Collected data
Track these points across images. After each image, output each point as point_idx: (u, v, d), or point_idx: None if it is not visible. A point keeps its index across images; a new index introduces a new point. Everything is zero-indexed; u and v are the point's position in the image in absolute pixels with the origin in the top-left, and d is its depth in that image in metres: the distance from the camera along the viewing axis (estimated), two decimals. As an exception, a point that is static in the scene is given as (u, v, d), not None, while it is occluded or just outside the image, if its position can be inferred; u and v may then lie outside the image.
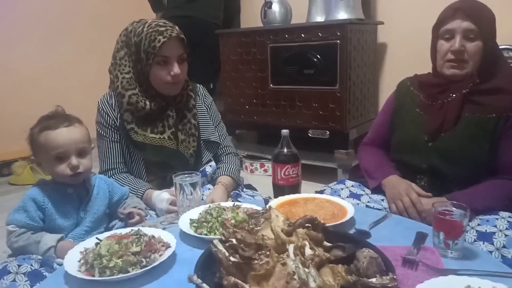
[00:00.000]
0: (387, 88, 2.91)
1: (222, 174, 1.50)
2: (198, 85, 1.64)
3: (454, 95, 1.27)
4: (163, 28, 1.36)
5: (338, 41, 2.46)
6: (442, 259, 0.85)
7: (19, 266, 0.96)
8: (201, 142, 1.54)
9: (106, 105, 1.45)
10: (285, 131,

## [The problem]
Print all records verbatim, excluding pictures.

## [The answer]
Track these points across images. After each image, output each point as point_idx: (u, v, d), or point_idx: None if it is not visible. A point keeps its index across images; a new index introduces a new point. Everything is zero-indexed; u and v are the point's position in the image in absolute pixels with the origin in the top-left, and d is its depth in that image in metres: the distance from the camera along the viewing axis (estimated), two decimals. As an exception, a point that is static in the scene is given as (u, v, d), not None, while it is occluded or just outside the image, if its position can be inferred; u and v may then lie outside the image.
[00:00.000]
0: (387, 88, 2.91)
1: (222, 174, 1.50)
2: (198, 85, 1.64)
3: (454, 95, 1.27)
4: (163, 28, 1.36)
5: (338, 41, 2.46)
6: (442, 259, 0.85)
7: (19, 266, 0.96)
8: (201, 142, 1.54)
9: (106, 105, 1.45)
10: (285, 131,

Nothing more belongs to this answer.